I was born and raised in Tours, France. I went to the University of Tours for my undergraduate and graduate studies. Before heading to Madison, WI for a MA in Afro-American studies and a Ph.D. in History, I taught French as a second language at the University of Pittsburgh and at CU Boulder, worked in banking, and worked at a middle-school in southern France. In Madison, I grew interested in topics related to the Caribbean, black activism, the Black diaspora, and visual culture. Between 2019 and 2023, I held positions in American History at Bates college and Africana Studies at WPI.

Research Interests

My work builds on the scholarship of African diaspora, African American, and Caribbean studies.
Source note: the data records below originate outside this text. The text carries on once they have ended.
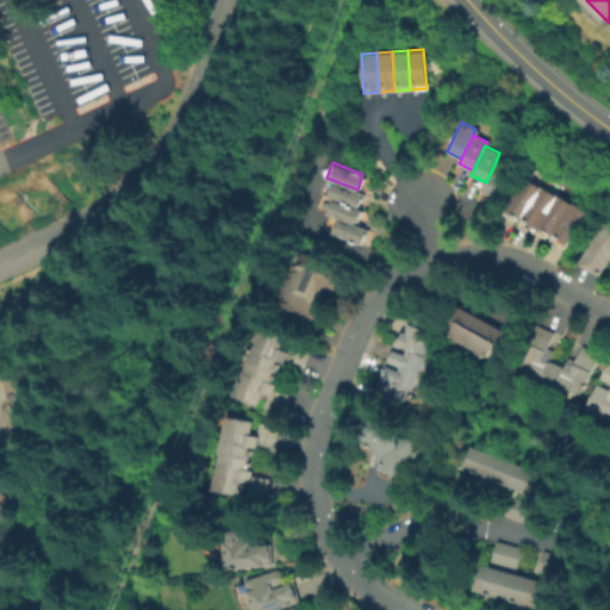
[(496,162),(510,169),(496,198),(481,191),(486,182),(496,162)]
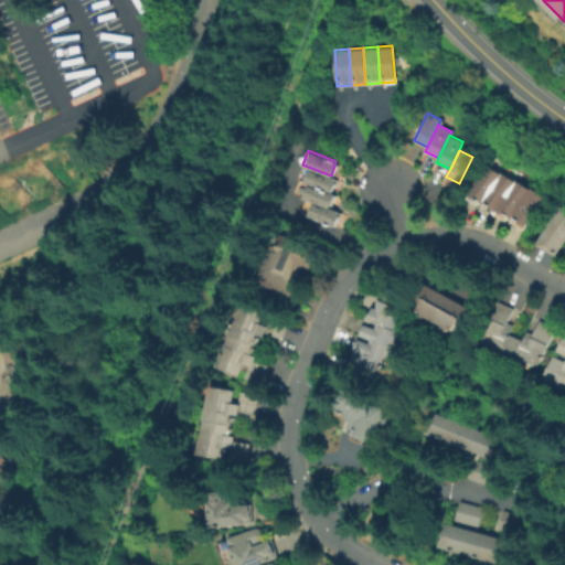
[(308,167),(302,180),(307,182),(331,191),(336,177),(331,176),(308,167)]
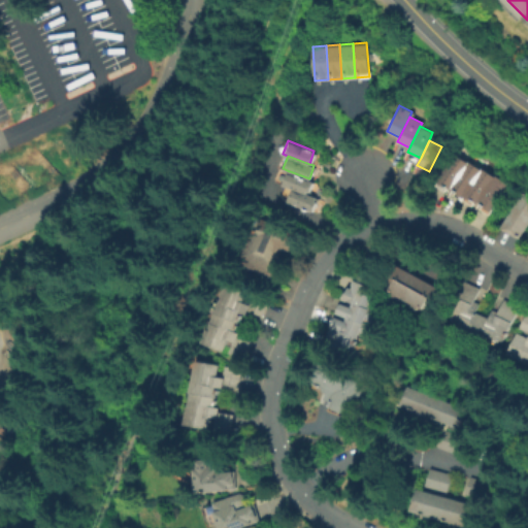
[(441,183),(459,156),(471,164),(472,162),(485,170),(486,169),(498,177),(499,176),(514,186),(496,213),(494,212),(492,216),(483,209),(484,206),(477,202),(474,206),(466,200),(465,201),(463,200),(456,195),(458,192),(455,191),(455,192),(451,189),(449,192),(439,186),(441,183)]
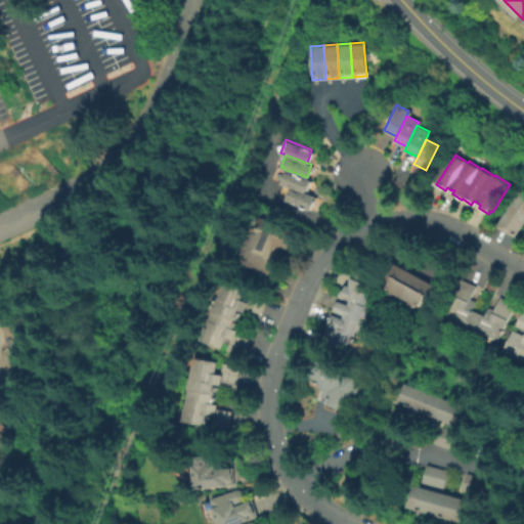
[(285,169),(279,181),(288,184),(306,191),(310,178),(307,177),(285,169)]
My book manuscript, Blackness in Motion: Haitian Intellectuals and Black Internationalism in the 20th Century, explores the varied and continually evolving theme of black heterogeneity in a global context. More specifically, it examines Haitian engagement with pan-Africanism from the first Pan-African Conference at the turn of the 20th century to the Duvalier dictatorships (1957-1986). In my research I found that while in Haiti early black diasporic activism emerged as a direct response to collective racial oppression such as European colonialism or the U.S. Occupation (1915-1934), intellectuals in exile during the Duvalier era developed a new form of racial consciousness shaped by forced displacement and encounters with other black alterities. I argue that this new black diasporic identity negotiated geographically stemmed from their prolonged individual lived experiences in post-colonial Africa and alliances with other people of African descent in the context of global black liberation. As such, I show that Haitian intellectuals on the move challenged post-colonial structures, imperialism, and global racism through political and cultural practices while refashioning themselves within a diasporic imaginary shaped by their experience as members of the black diaspora. Such practices included the production of novels, essays, newspapers, and plays in exilic places like Leopoldville, New York and Montreal. My other ongoing research projects include the works of Caribbean visual artists Renold Laurent and Jean-François Boclé.

Publications

“Returning the colonial gaze: the black female body in Angèle E. Essamba’s photography.” Routledge, Locating African European Studies: Interventions—Intersections—Coalitions (2019).